Summary:ASTERISK-20854: app_minivm core dump in ast_str_encode_mime
Reporter:Chris Warr (chriswarr)Labels:
Date Opened:2013-01-02 18:02:37.000-0600Date Closed:2013-01-15 09:49:54.000-0600
Versions:10.9.0 Frequency of
is duplicated byASTERISK-18697 [minivm] Crash in MinivmNotify
Environment:Centos 6.3Attachments:
Description:ast_str_encode is called from sendmail if an address contains any characters that need mime-encoding.  In my case the user name was "Laura (Reception)".

It looks like when the ast_str_encode_mime function was converted to use the ast_str structure someone didn't remove a string initialisation.  The bug occurs from *end = '\0' clearing out the structure and later it's set which core dumps.

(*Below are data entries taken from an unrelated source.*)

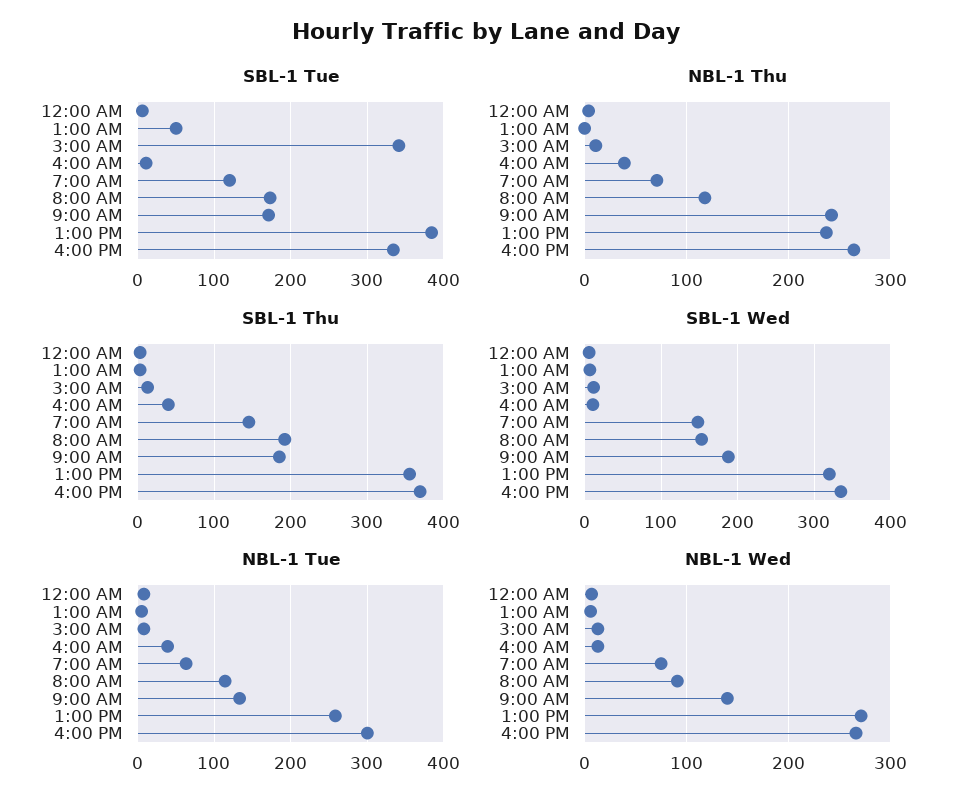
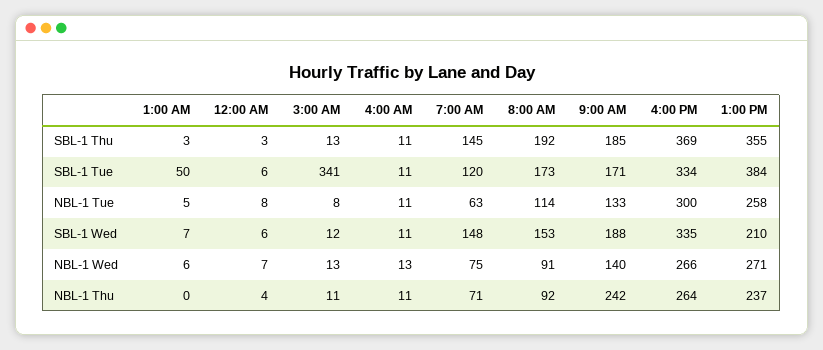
  {
    "SBL-1 Tue": {
      "12:00 AM": 6,
      "1:00 AM": 50,
      "3:00 AM": 341,
      "4:00 AM": 11,
      "7:00 AM": 120,
      "8:00 AM": 173,
      "9:00 AM": 171,
      "1:00 PM": 384,
      "4:00 PM": 334
    },
    "NBL-1 Thu": {
      "12:00 AM": 4,
      "1:00 AM": 0,
      "3:00 AM": 11,
-     "4:00 AM": 40,
+     "4:00 AM": 11,
      "7:00 AM": 71,
-     "8:00 AM": 120,
+     "8:00 AM": 92,
      "9:00 AM": 242,
      "1:00 PM": 237,
      "4:00 PM": 264
    },
    "SBL-1 Thu": {
      "12:00 AM": 3,
      "1:00 AM": 3,
      "3:00 AM": 13,
-     "4:00 AM": 40,
+     "4:00 AM": 11,
      "7:00 AM": 145,
      "8:00 AM": 192,
      "9:00 AM": 185,
      "1:00 PM": 355,
      "4:00 PM": 369
    },
    "SBL-1 Wed": {
      "12:00 AM": 6,
      "1:00 AM": 7,
      "3:00 AM": 12,
      "4:00 AM": 11,
      "7:00 AM": 148,
      "8:00 AM": 153,
      "9:00 AM": 188,
-     "1:00 PM": 320,
+     "1:00 PM": 210,
      "4:00 PM": 335
    },
    "NBL-1 Tue": {
      "12:00 AM": 8,
      "1:00 AM": 5,
      "3:00 AM": 8,
-     "4:00 AM": 40,
+     "4:00 AM": 11,
      "7:00 AM": 63,
      "8:00 AM": 114,
      "9:00 AM": 133,
      "1:00 PM": 258,
      "4:00 PM": 300
    },
    "NBL-1 Wed": {
      "12:00 AM": 7,
      "1:00 AM": 6,
      "3:00 AM": 13,
      "4:00 AM": 13,
      "7:00 AM": 75,
      "8:00 AM": 91,
      "9:00 AM": 140,
      "1:00 PM": 271,
      "4:00 PM": 266
    }
  }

struct ast_str *tmp = ast_str_alloca(80);
int first_section = 1;
*end = '\0';                  <-- This should be deleted



  // Will core dump a functions down through here
  ast_str_append(end, maxlen, "%s%s?=%s", first_section ? "" : " ", ast_str_buffer(tmp), ast_str_strlen(tmp) + postamble > 74 ? " " : "");

This bug is still in the 11 branch, however I am using 10.9.
I've removed this line, recompiled at tested successfully.

Comments:By: Rusty Newton (rnewton) 2013-01-04 13:15:49.854-0600

Acknowledged this issue. One of the community developers working with app_minivm will need to look it over and provide a patch.

By: Matt Jordan (mjordan) 2013-01-15 08:57:01.812-0600

Comparing this to {{ast_str_encode_mime}} in {{app_voicemail}}, your analysis is correct.

The fact that we have two implementations of this method - where one of them is wrong and causes a crash - is no good. This should probably be a public function in strings.h.

By: Matt Jordan (mjordan) 2013-01-15 09:49:49.471-0600

This is actually a duplicate of ASTERISK-18697.